▶ **SELECTED PASSAGE**:
▶
If you consider it, there are any number
  of places that commonly have “No
  Cell” zones. Courtrooms, classrooms,
  conference rooms, commercial jet cabins
  and movie theaters typically have
  policies either prohibiting or limiting
  wireless use. And if you’ve frequented
  any of those rooms in the past year, you
  know that in all of them people just as
  typically ignore those policies—some
  surreptitiously, some flagrantly.
  
Scott Schober, president and CEO
  of Berkeley Varitronics Systems (www.
  bvsystems.com), has sold cell phonedetection
  units to all of the above venues,
  and he said the demand at such
  locations is on the rise. His company,
  based in Metuchen, N.J, specializes
  in designing and manufacturing the
  units. Some of the devices are handheld,
  some are made for mounting on
  walls and at entrances, and still others
  are custom-crafted for countersurveillance,
  made to fit covertly inside water
  bottles or hollowed-out books. All the
  models home in on the RF signature
  of nearby cell phones in either standby
  or active voice, text or data-transmission
  mode, enabling the operator to
  precisely pinpoint where the wireless
  activity is happening.
◀
▶ **LISTING**:
▶
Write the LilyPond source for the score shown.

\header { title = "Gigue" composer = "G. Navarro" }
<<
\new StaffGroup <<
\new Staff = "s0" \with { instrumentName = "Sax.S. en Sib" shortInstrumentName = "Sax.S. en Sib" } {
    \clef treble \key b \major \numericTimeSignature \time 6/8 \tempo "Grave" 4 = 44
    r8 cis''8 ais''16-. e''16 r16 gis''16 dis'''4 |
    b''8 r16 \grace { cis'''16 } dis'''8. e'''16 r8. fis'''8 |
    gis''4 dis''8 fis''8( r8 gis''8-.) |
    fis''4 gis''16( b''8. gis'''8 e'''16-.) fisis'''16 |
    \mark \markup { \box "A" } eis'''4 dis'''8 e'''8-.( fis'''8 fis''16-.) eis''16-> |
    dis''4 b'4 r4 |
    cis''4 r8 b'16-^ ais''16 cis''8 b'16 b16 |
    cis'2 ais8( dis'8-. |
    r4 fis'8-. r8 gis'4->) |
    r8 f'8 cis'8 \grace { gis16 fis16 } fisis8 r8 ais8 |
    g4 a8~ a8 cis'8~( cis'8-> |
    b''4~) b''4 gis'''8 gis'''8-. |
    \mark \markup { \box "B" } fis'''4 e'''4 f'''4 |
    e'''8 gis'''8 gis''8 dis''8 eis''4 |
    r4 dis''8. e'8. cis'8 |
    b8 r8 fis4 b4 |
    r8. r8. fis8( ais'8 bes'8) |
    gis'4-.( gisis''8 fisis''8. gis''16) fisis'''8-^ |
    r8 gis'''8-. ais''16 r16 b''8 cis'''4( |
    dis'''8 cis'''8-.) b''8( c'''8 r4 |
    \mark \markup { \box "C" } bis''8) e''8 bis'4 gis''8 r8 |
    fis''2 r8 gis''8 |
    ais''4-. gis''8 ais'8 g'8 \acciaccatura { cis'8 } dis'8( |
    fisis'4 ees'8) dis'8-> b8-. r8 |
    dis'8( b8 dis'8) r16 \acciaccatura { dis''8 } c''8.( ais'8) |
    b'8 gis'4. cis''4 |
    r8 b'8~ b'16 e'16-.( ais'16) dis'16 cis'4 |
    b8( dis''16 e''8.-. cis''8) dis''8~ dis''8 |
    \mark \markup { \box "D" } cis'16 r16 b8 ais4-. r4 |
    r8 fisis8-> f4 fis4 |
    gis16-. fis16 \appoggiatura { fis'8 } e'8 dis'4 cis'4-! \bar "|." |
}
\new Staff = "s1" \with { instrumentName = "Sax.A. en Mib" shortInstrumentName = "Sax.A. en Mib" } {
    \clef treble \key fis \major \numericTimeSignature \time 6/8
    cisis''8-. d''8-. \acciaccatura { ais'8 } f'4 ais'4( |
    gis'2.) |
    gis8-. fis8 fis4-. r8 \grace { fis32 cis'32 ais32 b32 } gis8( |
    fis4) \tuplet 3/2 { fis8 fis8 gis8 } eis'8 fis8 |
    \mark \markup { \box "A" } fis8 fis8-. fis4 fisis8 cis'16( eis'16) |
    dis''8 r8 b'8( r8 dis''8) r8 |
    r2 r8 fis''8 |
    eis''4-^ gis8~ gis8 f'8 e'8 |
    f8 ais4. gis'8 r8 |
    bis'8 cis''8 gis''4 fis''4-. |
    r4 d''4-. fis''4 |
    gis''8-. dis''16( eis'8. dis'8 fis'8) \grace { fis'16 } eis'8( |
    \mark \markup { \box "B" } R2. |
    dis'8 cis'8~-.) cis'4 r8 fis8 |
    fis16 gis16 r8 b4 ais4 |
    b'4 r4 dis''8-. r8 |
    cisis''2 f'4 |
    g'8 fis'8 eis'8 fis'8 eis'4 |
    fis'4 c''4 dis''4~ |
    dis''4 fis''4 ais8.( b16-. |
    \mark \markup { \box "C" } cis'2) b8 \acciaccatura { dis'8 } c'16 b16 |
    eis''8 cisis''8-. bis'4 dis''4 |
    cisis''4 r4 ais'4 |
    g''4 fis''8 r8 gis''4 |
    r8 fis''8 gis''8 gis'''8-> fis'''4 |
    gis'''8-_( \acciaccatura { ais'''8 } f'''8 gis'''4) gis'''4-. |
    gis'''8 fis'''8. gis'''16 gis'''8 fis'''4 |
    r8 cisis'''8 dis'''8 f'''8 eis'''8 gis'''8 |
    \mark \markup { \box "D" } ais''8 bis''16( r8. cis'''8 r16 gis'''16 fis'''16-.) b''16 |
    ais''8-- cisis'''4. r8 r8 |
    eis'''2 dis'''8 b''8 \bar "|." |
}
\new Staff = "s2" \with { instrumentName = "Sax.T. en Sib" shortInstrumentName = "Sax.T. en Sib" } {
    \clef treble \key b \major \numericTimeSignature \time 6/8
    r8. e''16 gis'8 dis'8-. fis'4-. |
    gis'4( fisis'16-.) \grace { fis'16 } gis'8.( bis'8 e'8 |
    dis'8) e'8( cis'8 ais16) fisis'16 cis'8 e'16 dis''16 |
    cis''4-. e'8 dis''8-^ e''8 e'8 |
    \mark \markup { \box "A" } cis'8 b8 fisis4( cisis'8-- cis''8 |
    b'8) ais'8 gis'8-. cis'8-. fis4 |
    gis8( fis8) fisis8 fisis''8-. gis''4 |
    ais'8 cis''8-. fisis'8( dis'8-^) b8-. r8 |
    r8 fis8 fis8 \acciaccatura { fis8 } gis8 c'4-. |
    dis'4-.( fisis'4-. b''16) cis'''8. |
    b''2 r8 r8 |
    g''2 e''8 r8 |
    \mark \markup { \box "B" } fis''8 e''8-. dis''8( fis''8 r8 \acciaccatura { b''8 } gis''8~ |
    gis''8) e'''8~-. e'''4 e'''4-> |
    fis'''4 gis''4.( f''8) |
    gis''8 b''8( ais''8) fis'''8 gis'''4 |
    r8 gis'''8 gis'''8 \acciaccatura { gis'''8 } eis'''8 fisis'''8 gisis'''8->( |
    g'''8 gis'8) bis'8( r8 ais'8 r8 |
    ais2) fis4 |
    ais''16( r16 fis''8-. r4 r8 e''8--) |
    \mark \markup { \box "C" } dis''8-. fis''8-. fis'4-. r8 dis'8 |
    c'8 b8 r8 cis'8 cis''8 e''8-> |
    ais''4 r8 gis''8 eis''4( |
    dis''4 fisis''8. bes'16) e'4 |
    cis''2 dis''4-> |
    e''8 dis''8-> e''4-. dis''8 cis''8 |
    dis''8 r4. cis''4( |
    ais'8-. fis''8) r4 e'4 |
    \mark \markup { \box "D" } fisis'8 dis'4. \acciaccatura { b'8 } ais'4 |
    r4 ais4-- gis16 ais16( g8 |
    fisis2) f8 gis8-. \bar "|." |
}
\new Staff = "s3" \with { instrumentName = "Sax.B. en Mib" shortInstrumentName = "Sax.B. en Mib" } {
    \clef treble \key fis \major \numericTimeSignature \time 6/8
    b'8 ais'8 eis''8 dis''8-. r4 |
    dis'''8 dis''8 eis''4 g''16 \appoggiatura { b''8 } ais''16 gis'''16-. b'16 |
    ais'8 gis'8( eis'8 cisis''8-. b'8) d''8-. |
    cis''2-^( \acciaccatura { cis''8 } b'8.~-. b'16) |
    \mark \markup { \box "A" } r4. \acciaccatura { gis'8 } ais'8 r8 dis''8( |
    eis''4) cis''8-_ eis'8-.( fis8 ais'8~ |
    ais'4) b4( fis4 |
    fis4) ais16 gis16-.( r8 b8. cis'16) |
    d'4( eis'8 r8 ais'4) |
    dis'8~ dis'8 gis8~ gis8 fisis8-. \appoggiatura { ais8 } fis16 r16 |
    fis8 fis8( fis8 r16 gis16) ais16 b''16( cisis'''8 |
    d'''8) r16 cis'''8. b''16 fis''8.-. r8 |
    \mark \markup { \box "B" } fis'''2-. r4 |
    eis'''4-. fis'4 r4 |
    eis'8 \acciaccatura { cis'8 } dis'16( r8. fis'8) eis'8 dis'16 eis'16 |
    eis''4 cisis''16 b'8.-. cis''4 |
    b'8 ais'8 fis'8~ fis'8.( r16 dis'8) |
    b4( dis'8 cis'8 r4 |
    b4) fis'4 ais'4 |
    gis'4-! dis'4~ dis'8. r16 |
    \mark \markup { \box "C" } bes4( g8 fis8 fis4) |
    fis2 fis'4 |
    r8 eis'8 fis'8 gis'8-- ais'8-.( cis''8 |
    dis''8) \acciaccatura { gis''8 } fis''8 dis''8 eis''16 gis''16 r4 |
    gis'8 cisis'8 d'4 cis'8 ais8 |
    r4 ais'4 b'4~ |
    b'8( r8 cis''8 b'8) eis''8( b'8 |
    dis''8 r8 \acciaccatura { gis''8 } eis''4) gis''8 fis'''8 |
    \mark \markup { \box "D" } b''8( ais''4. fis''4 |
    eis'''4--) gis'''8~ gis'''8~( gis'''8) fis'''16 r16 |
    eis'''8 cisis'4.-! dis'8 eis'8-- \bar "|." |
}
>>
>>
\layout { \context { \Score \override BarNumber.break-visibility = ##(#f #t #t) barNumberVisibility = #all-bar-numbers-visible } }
◀
▶ **THE TASK**:
Write out the passage about cell phone detection word for word, beginning at the words "If you consider" and stopping after "Varitronics Systems (www.".

▶ **WRITTEN ANSWER**:
If you consider it, there are any number
  of places that commonly have “No
  Cell” zones. Courtrooms, classrooms,
  conference rooms, commercial jet cabins
  and movie theaters typically have
  policies either prohibiting or limiting
  wireless use. And if you’ve frequented
  any of those rooms in the past year, you
  know that in all of them people just as
  typically ignore those policies—some
  surreptitiously, some flagrantly.
  
Scott Schober, president and CEO
  of Berkeley Varitronics Systems (www.